Data provided START

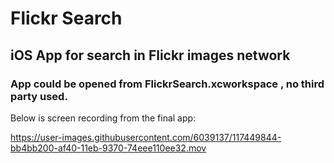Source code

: # Flickr Search

## iOS App for search in Flickr images network

### App could be opened from FlickrSearch.xcworkspace , no third party used.


Below is screen recording from the final app:

https://user-images.githubusercontent.com/6039137/117449844-bb4bb200-af40-11eb-9370-74eee110ee32.mov
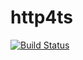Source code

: # http4ts

[![Build Status](https://dev.azure.com/http4ts/http4ts/_apis/build/status/http4ts.http4ts?branchName=master)](https://dev.azure.com/http4ts/http4ts/_build/latest?definitionId=1&branchName=master)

Data provided END

* [To-do item]:
List each line of the entries above that includes the word "from".

* [Solution]:
### App could be opened from FlickrSearch.xcworkspace , no third party used.
Below is screen recording from the final app:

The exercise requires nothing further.